> [EXERCISE]: Search the entries for the word "liver" and report each line that has it.

[[ EXCERPTED RECORDS open ]]

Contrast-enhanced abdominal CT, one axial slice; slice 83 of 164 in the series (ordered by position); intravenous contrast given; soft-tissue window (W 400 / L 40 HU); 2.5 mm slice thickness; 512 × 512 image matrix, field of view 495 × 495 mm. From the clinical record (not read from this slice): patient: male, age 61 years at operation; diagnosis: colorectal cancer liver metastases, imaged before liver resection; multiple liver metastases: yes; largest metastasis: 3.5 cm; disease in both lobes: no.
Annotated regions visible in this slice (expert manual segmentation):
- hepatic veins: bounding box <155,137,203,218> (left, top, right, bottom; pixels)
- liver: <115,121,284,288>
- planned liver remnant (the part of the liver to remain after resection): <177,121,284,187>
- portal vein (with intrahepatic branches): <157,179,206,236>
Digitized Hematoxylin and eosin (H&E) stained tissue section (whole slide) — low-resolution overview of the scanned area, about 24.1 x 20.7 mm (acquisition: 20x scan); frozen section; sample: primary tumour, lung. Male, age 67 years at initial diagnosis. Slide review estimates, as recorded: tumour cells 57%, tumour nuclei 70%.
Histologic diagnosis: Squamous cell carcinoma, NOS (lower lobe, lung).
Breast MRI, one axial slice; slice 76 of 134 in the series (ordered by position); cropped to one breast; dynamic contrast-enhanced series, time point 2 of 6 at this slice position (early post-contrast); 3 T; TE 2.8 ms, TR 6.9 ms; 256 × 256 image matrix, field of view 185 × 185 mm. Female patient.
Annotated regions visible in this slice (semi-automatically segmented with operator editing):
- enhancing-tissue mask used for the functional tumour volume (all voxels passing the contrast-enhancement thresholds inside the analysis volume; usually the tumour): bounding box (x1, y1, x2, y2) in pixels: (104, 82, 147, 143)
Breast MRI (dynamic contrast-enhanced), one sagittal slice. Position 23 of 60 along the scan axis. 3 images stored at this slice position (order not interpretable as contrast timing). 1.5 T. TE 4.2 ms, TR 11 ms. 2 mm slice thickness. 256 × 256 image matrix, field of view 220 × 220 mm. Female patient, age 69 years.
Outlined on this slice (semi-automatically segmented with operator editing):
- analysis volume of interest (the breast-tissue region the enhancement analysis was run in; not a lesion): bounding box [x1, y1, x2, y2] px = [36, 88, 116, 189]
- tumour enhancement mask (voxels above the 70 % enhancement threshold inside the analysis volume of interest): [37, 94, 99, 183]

[[ EXCERPTED RECORDS closed ]]

> [SOLUTION TO THIS TASK]:
Contrast-enhanced abdominal CT, one axial slice; slice 83 of 164 in the series (ordered by position); intravenous contrast given; soft-tissue window (W 400 / L 40 HU); 2.5 mm slice thickness; 512 × 512 image matrix, field of view 495 × 495 mm. From the clinical record (not read from this slice): patient: male, age 61 years at operation; diagnosis: colorectal cancer liver metastases, imaged before liver resection; multiple liver metastases: yes; largest metastasis: 3.5 cm; disease in both lobes: no.
- liver: <115,121,284,288>
- planned liver remnant (the part of the liver to remain after resection): <177,121,284,187>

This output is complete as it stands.